I used to do flat and incline, then switch to decline and incline. Now I do flat medium grip bench and wide grip high neck bench. It does alter the shape some.

i was a trainer for a really shitty company for awhile [ i’m not naming, we’ll just call it 24hr. fitness]and to train there you had to get the “24-5” certificate. the “course” was tought buy apex nutrition, which is to 24 as biotest is to t-mag. there were 2 instructors, and one of them was trying to convince a class about 40 deep that hand placement and variations on a theme didn’t hit the muscle any differently, and in the same argument told us that close grip benches emphasize the triceps more. after pointing out his contradicting statements and having a good 5 min arguement with this clown that hand placement and different excersises do have a targeted effect on the muscle [in class] the district manager pulled me aside and said if i keep causing trouble i might as well find a new job. it’s pretty simple man, when you incline do you feel it more in the upper chest? if so, then you know where it’s workin. to clarify, one of the instructors did know what he was talking about, but it wasn’t the ass i was arguing with. oh, and i left the company based on their total lack of integrity and morals.
yall be good, flash

“for example, you can’t just contract the long head of your brachiallis, without contracting the short head.”

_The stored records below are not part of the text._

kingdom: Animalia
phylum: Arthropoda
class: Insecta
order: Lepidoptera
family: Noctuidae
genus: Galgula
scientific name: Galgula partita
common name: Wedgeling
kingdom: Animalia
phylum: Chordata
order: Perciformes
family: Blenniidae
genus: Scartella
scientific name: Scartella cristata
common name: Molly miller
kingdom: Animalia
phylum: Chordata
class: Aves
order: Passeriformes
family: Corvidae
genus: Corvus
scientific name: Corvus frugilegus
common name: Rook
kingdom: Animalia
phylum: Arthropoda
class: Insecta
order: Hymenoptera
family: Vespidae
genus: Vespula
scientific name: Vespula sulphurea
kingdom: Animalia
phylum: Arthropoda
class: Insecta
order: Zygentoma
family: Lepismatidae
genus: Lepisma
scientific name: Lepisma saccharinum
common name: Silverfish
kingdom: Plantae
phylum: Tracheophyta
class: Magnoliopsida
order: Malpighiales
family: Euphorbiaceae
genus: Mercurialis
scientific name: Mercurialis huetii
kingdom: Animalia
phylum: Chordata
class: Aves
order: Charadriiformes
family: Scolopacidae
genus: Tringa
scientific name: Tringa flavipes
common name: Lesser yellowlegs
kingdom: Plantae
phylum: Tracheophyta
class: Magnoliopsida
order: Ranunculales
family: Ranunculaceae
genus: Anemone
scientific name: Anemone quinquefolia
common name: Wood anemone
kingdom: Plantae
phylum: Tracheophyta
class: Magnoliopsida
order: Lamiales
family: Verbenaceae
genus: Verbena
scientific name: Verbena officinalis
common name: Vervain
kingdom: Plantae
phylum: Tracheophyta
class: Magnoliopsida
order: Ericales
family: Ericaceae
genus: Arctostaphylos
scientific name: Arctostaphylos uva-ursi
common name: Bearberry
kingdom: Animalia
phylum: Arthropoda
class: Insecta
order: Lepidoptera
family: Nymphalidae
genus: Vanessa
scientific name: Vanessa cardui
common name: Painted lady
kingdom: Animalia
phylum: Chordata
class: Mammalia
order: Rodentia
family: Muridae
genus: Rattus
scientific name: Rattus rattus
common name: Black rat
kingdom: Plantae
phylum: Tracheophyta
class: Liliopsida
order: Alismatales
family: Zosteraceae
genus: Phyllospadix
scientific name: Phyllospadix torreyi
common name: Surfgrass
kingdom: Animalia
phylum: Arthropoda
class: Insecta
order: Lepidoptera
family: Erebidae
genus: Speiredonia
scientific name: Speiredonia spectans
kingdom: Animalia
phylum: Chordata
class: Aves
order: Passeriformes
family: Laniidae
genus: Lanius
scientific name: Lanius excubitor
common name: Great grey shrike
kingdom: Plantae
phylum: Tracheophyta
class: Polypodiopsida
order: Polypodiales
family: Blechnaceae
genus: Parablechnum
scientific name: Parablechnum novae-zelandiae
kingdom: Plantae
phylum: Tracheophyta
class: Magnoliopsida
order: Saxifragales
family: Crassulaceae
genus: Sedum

I believe you mean the biceps brachii, as the brachialis has only one head.

“Anatomy Eric” strikes again!!!

All this talk about upper chest and so on has got me thinking that maybe there’s some confusion about what “shaping” means.

If you do incline work (low incline, that is), then you’re going to hit the clavicular (upper) pec muscle. This will then hypertrophy, bringing it out. If you do flat work, then you hit the sternal pec, and that lower muscle will hypertrohpy. Thus, you get the illusion of “shaping the pecs” because there are actually two different muscles that are generally (incorrectly) viewed as one.

But if you try to “shape” the lower pec or the upper pec in isolation, that’s not going to happen. You can make either one larger or smaller; changing either one’s shape isn’t possible. And by the same token, you can do all the preacher curls you want for your biceps, they aren’t going to lengthen more than they already are, and you aren’t going to get a better peak if you do concentration curls for them, and so on.

So for most muscles, the idea that you can shape them is wrong.